N-TALKS IN VIENNA AS TEHRAN EXPANDS ENRICHMENT Iran open on prospects for N-bomb
Tehran ready to build atomic weapon at will
DUBAI, Aug 4, (AP): Iranian officials now speak openly about something long denied by Tehran as it enriches uranium at its closest-ever levels to weapons-grade material: The Islamic Republic is ready to build an atomic weapon at will.
The remarks could be bluster to force more bargaining-table concessions from the U.S. without planning to seek the bomb. Or, as analysts warn, Iran could reach a point like North Korea did some 20 years ago where it decides having the ultimate weapon outweighs any further international sanctions.
Meanwhile, negotiators from Iran, the U.S. and the European Union resumed monthslong, indirect talks over Tehran’s tattered nuclear deal Thursday, as international inspectors reported that the Islamic Republic is expanding its uranium enrichment.
The resumption of the Vienna talks, suddenly called Wednesday, appeared not to include high-level representation from all the countries that were part of Iran’s 2015 deal with world powers. The negotiations come as Western officials express growing skepticism over the prospects for a deal to restore the accord. The EU’s top diplomat has warned that “the space for additional significant compromises has been exhausted.”
Iran’s top negotiator, Ali Bagheri Kani, met with EU mediator Enrique Mora, Iranian media reported. As in other talks, the U.S. won’t directly negotiate with Iran. Instead, the two sides will speak through Mora.
U.S. Special Representative for Iran Rob Malley also was on hand, tweeting Wednesday that “our expectations are in check.”

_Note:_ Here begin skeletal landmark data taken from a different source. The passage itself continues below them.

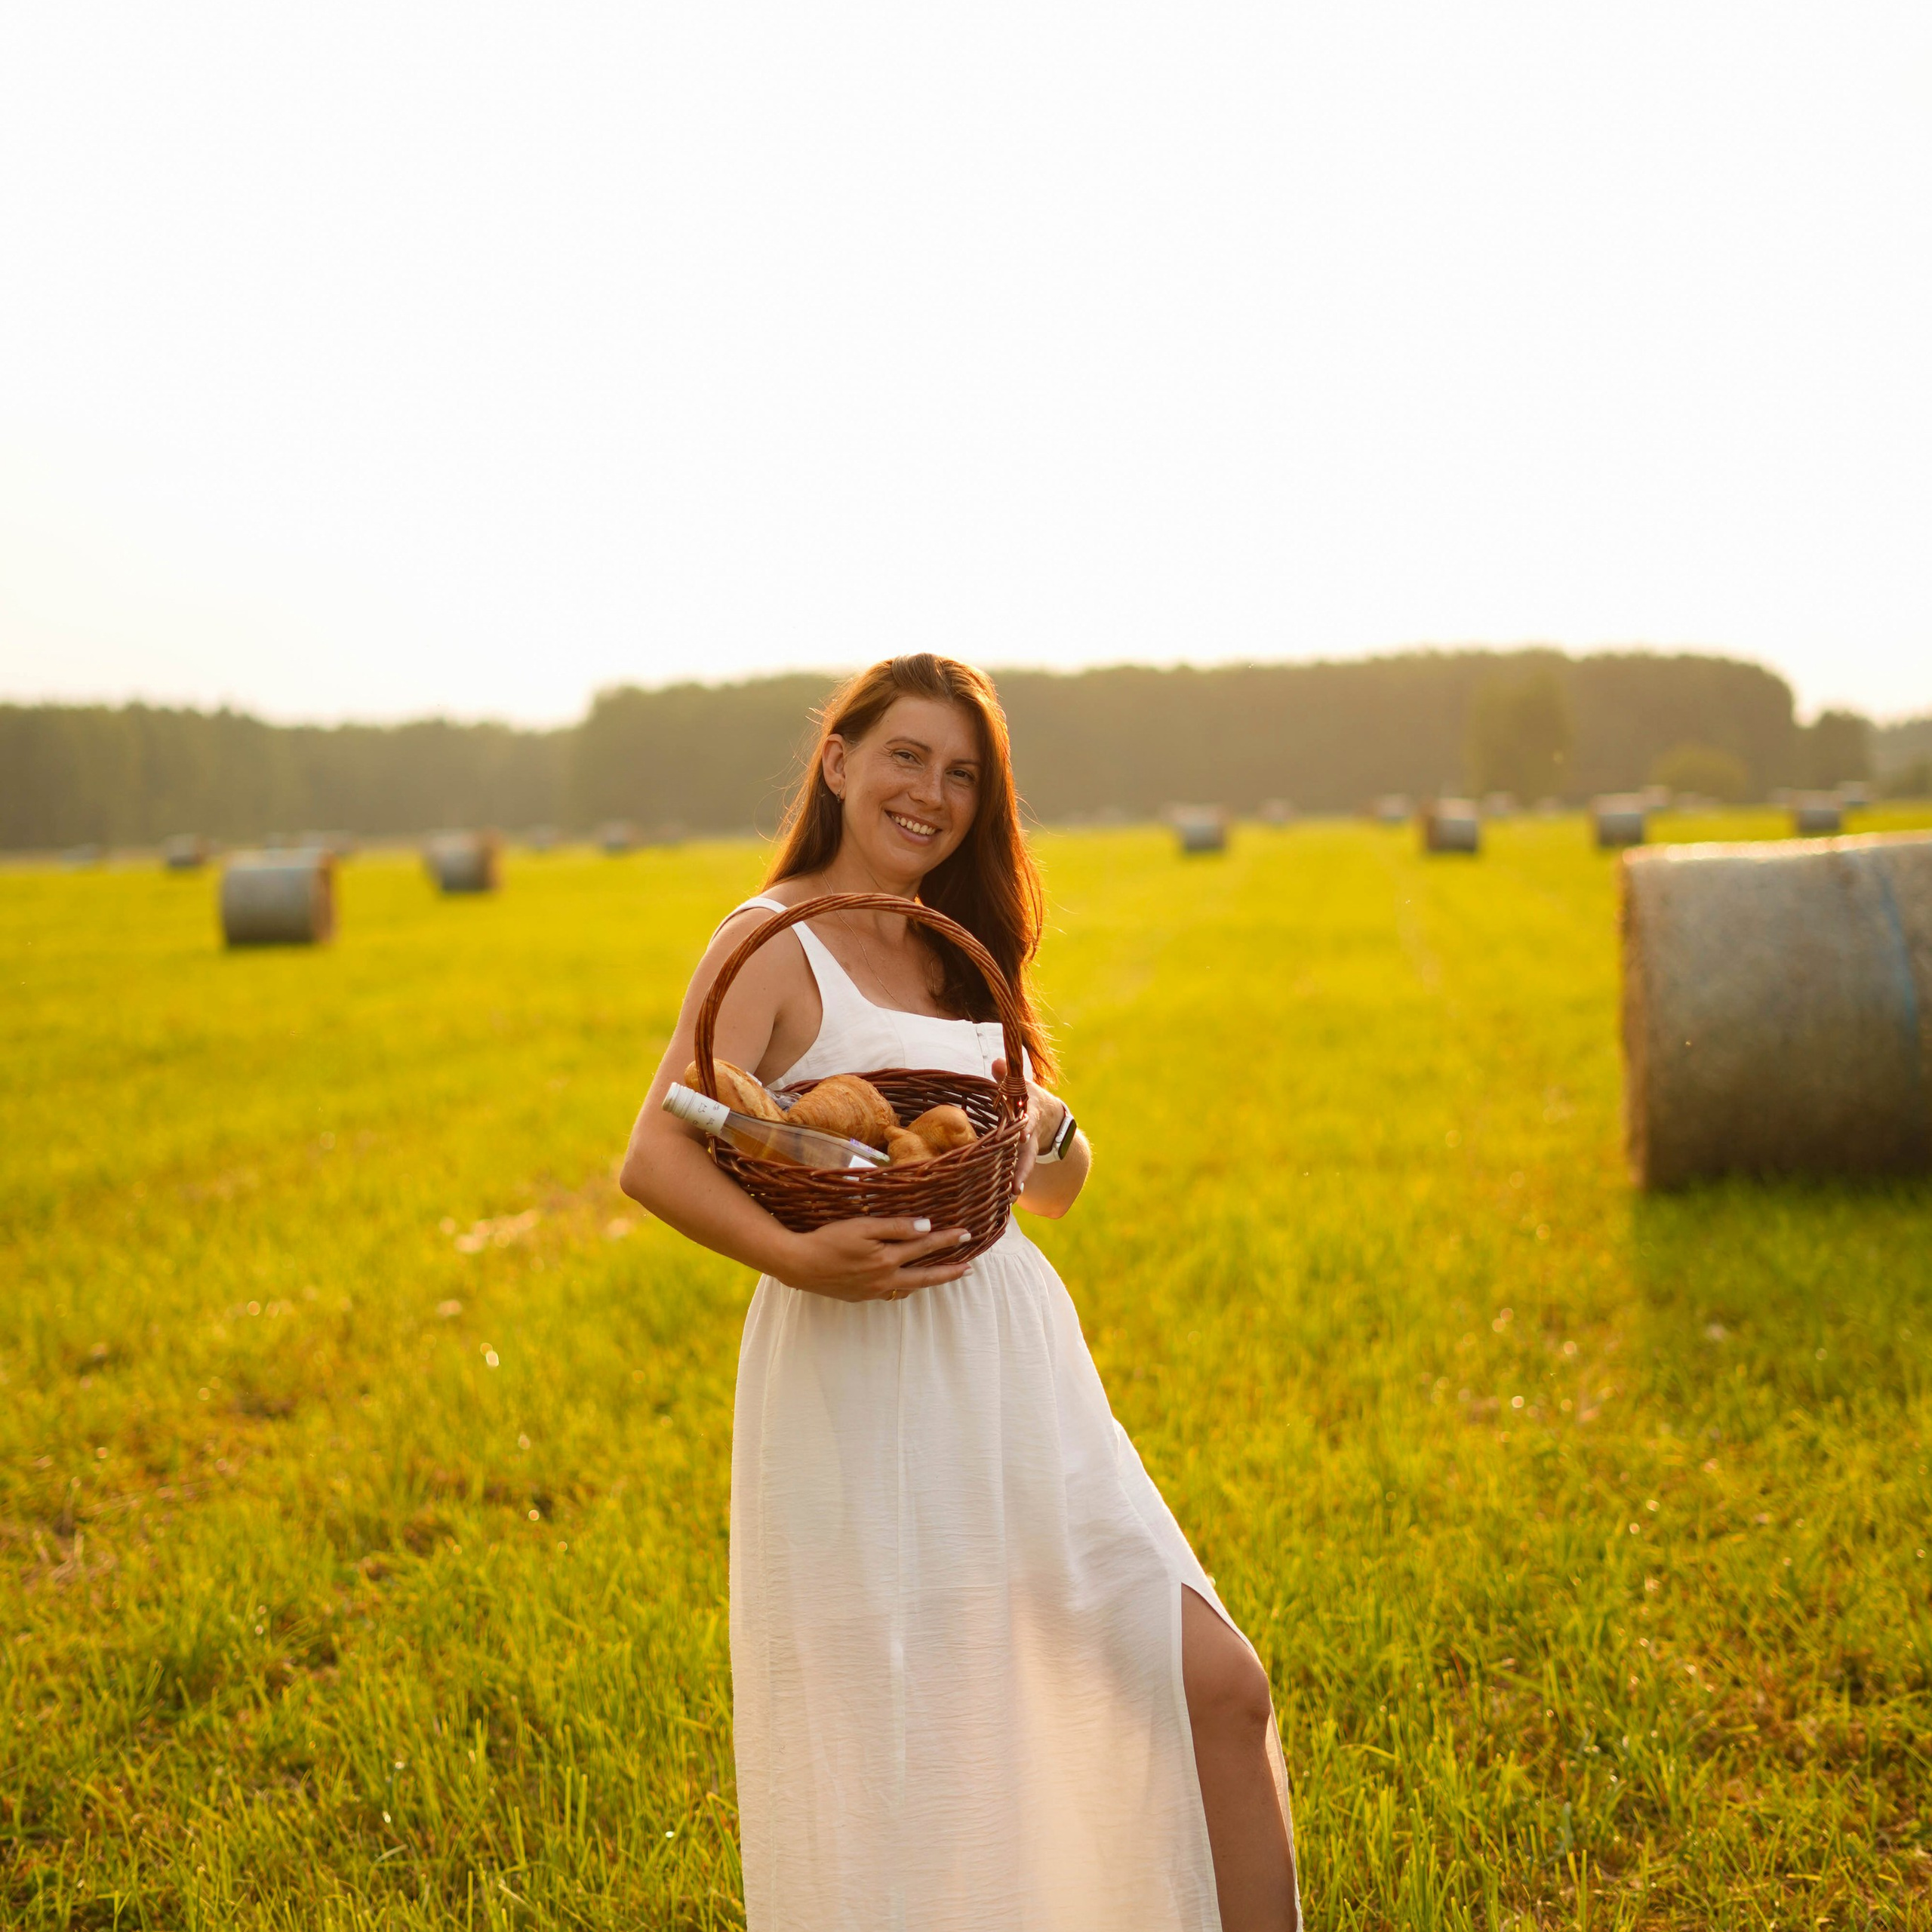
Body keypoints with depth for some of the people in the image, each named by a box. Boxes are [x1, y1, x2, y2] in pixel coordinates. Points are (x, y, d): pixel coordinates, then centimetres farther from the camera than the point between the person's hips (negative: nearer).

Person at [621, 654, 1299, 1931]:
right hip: (864, 1382, -6)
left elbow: (1061, 1192, 19)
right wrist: (796, 1258, -32)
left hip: (1016, 1369, 6)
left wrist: (1044, 1122, -3)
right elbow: (655, 1160, -16)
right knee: (892, 1773, 1)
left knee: (1218, 1687, 1)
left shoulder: (963, 955, 17)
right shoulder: (776, 942, -4)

Mora also met Thursday with Russian Ambassador Mikhail Ulyanov, who has represented Moscow’s interests in the talks. Ulyanov also separately met with Bagheri Kani.
“As always we had a frank, pragmatic and constructive exchange of views on ways and means of overcoming the last outstanding issues,” Ulyanov wrote on Twitter.
Stance
But going into the negotiations, Iran laid out a maximalist stance. Through its state-run IRNA news agency, Tehran denied that it had abandoned its effort to get America to delist its paramilitary Revolutionary Guard as a terrorist organization as a precondition to a deal. That has been a main sticking point.
IRNA also quoted Iran’s civilian nuclear chief as saying turned-off surveillance cameras of the International Atomic Energy Agency would be switched back on only if the West abandons an effort to investigate manmade traces of uranium found at previously undisclosed sites in the country.
Those positions could doom the talks.
Hyperbole aside, the language taken as a whole marks a distinct verbal escalation from Tehran.
“In a few days we were able to enrich uranium up to 60% and we can easily produce 90% enriched uranium ... Iran has the technical means to produce a nuclear bomb but there has been no decision by Iran to build one,” Kamal Kharrazi, an adviser to Supreme Leader Ayatollah Ali Khamenei, told Al Jazeera in mid-July. Uranium enriched at 90% is considered weapons-grade.
Ataollah Mohajerani, a culture minister under reformist President Mohammad Khatami, then wrote in Iran’s Etemad daily newspaper that Kharrazi’s announcement that Iran could make a nuclear weapon provided a “moral lesson” for Israel and President Joe Biden.
And finally Mohammad Eslami, the head of Iran’s civilian nuclear agency, made his own reported comment about a potential military aspect to Iran’s program.
“As Mr. Kharrazi mentioned, Iran has the technical ability to make an atomic bomb, but there is no such plan on the agenda,” Eslami said Monday, according to the semiofficial Fars news agency.
Sign
Eslami’s agency later said he had been “misunderstood and misjudged” - likely a sign Iran’s theocracy didn’t want him to have been so specific. Eslami’s threat also carries more weight than others as he’s directly worked for Iranian defense agencies linked to Iran’s military nuclear program - including one that secretly built uranium-enriching centrifuges with Pakistani nuclear proliferator A.Q. Khan’s help.
But by 2003, Iran had abandoned its military nuclear program, according to U.S. intelligence agencies, America’s European allies and IAEA inspectors. The U.S. had just invaded Iraq, citing later-debunked claims of Saddam Hussein hiding weapons of mass destruction. America already was at war in Afghanistan, another nation neighboring Iran.
Libya under then-dictator Moammar Gadhafi gave up its own nascent military atomic program that relied on the same Pakistani-designed centrifuges that Tehran bought from Khan.
Ultimately, Iran reached its 2015 nuclear deal with world powers, which saw it receive economic sanctions relief while it drastically curtailed its program. Under the deal, Tehran could enrich uranium to 3.67%, while maintaining a stockpile of uranium of 300 kilograms (660 pounds) under constant scrutiny of IAEA surveillance cameras and inspectors.